Gerrymandering Denies Congress Access to Broader Truth

In the House of Representatives in the U.S. Congress, the strategy of gerrymandering is denying Congresspersons access to a broader perspective ... and I'd assert ... to access to the truth. Take the districts of Tea Party conservatives as an example. Their districts are more full of twists and turns than a backwoods mountain road. From what I've read recently, those contorted districts are designed specifically to keep such members in power. All the zigs and zags, twists and turns are designed to create districts in which the population is far whiter, far less well ... hmmm, how to put this politely ... educated, far less urban, and far more likely to get all their news from various far right news outlets. In those districts, Mitt Romney won the election by a landslide. So, when a Congressperson from such a district says, "I have heard from the American people!" or "I am following the will of the majority of the American people." well, it just isn't true. They have heard from the bizarre echo chamber of their own ideas reflected back to them by a populace who represent a very small portion of America. That portion of America that appears to assume (if I misrepresent here, I apologize) it's okay to stand out in front of the White House where the first African-American president resides waving a Confederate flag. Now, at the end of the fiasco that was the government shutdown, which cost you and me fellow taxpayers roughly $24 billion, 144 members of the GOP voted to leave the government shut down and continue to rack up an ever higher bill, continued to be fine with the suffering inflicted upon government employees and contractors, and continued to want to deny sick and suffering people health care across the nation. I'm sure they heard from their constituents in their twisty, turny districts that this was a fine thing. They'll tell you that "America spoke and they responded."

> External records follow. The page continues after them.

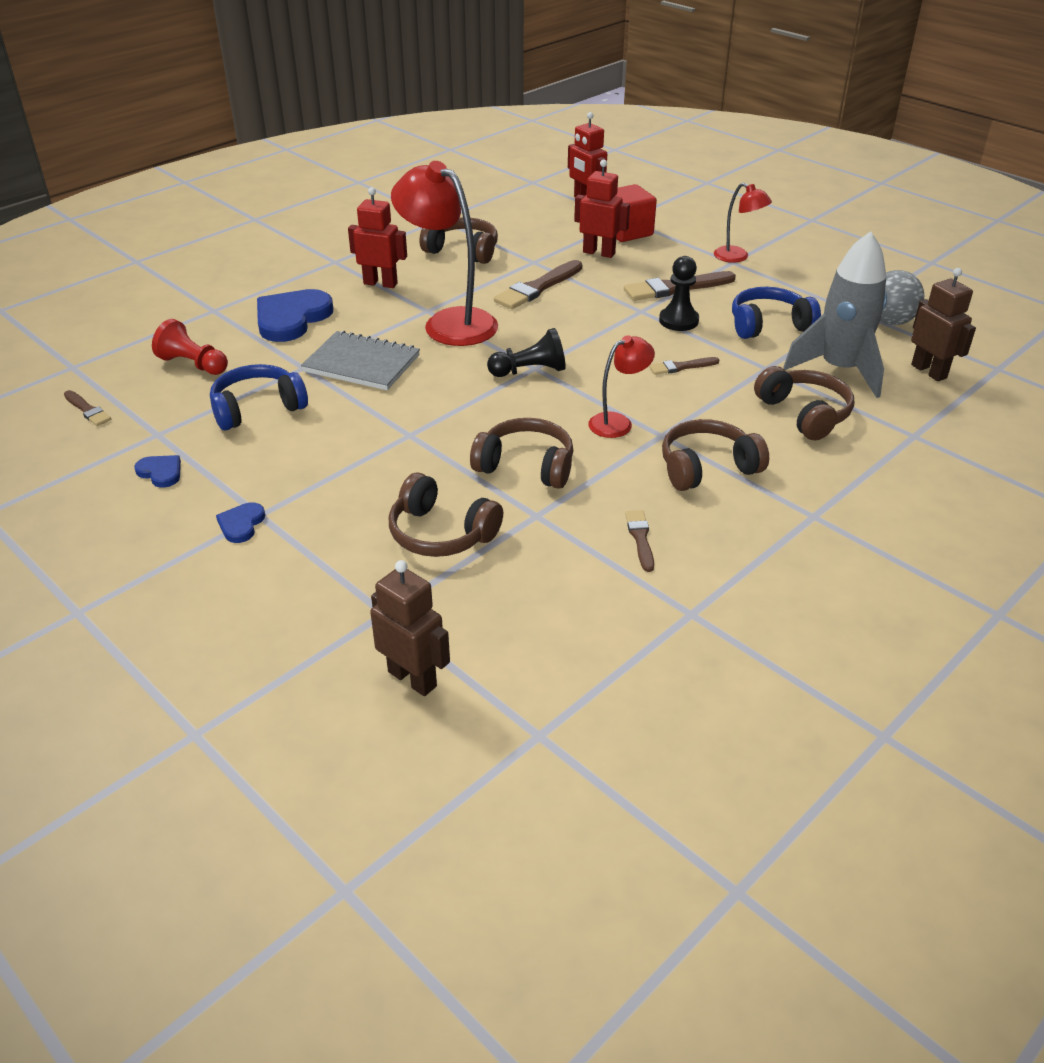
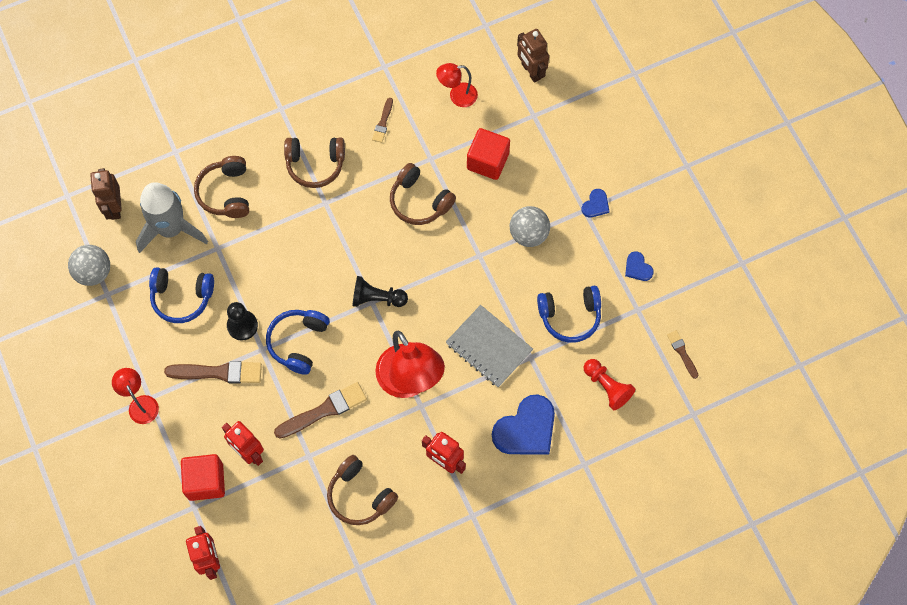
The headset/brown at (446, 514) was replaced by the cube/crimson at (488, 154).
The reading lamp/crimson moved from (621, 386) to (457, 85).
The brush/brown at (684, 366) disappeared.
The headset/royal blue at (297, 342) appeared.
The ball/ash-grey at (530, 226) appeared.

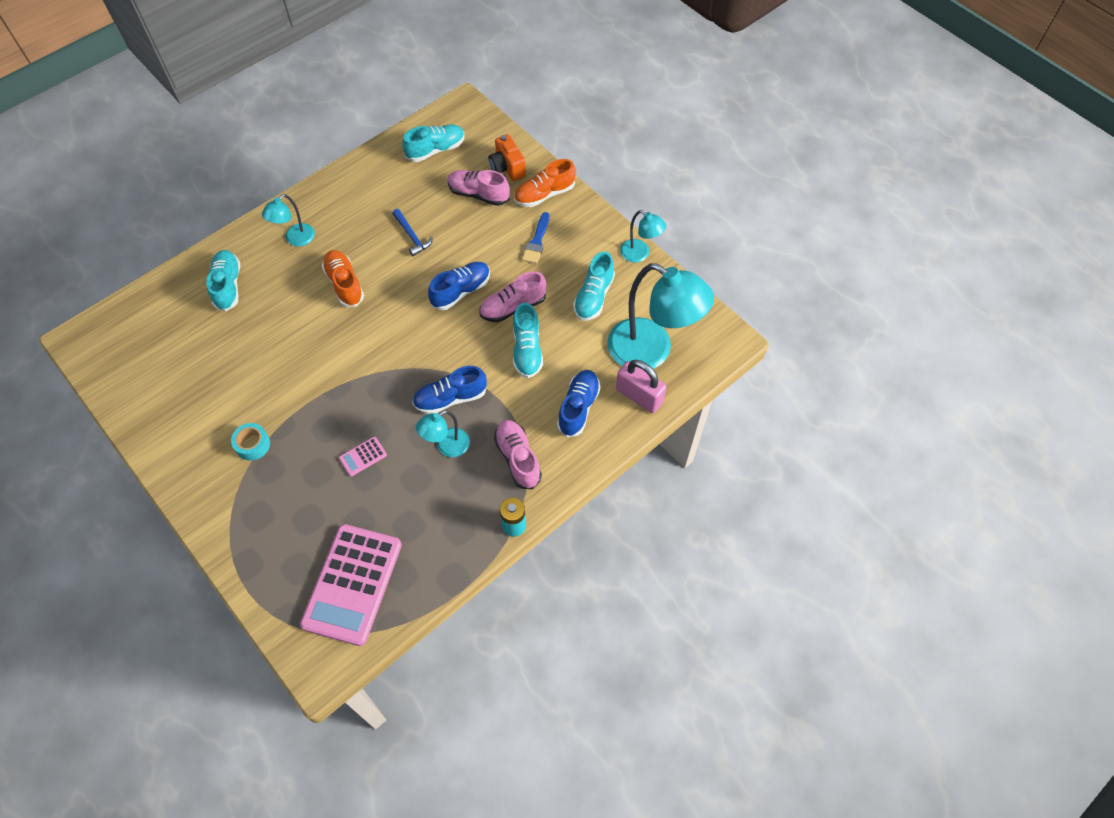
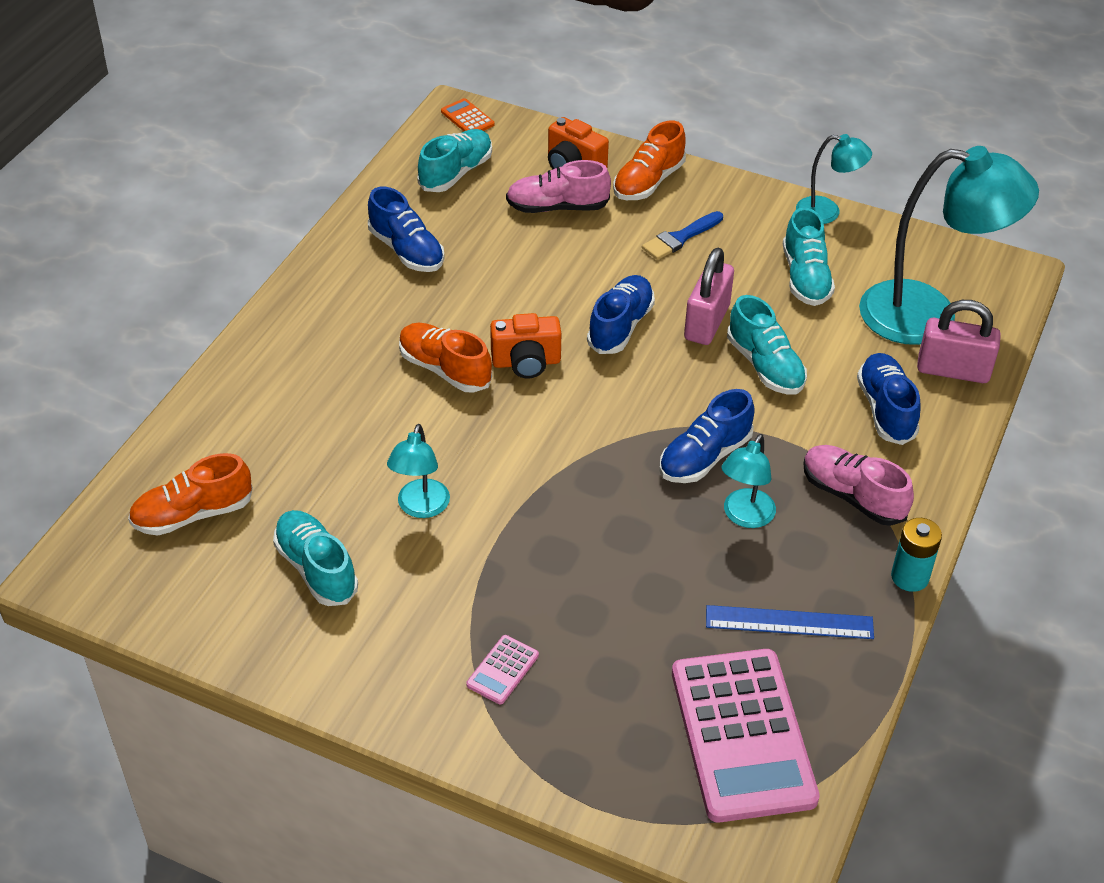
The shoe/turquoise moved from (223, 280) to (315, 558).
The tape/turquoise at (250, 442) disappeared.
The reading lamp/turquoise moved from (288, 220) to (418, 471).
The pocket calculator/rose-pink moved from (363, 456) to (502, 669).
The carpenter's hammer/royal blue at (412, 232) disappeared.
The shoe/rose-pink at (513, 297) was replaced by the lock/rose-pink at (709, 296).
The brush/royal blue at (536, 238) turned 60 degrees clockwise.
The shoe/bright orange at (190, 494) appeared.
The shoe/royal blue at (406, 229) appeared.
The pocket calculator/bright orange at (468, 114) appeared.
The compact camera/bright orange at (525, 345) appeared.
The ruler/royal blue at (790, 622) appeared.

Well, Congresspeople who keep their seats with gerrymandered districts, ask your colleagues on the Senate side (well, maybe not all of them ... Ted Cruz might not be a wise choice, for example) who have to run in statewide elections and hear from a far less cherry picked crowd whether you heard from America. I think you might hear a different story.

So, for everyone who finds themselves at odds with "leaders" in Washington, D.C., leaders who would rather fight ideological battles among themselves rather than guide a nation ... or with those Congresspersons who enable such destructive folks by not standing up to them when they pitch their hissy fits, I'd ask you to write to them and give them a broader perspective than the twisted one they receive from their own districts. To find any Congressperson, use this site:

If that representative requires your full Zip Code to contact him or her, use this site to obtain that number::!input.action 

In this day and age, we really can't afford to let our leaders view the world through the heavily distorted lens of the gerrymandered district. I would say it is our duty as citizens to do otherwise.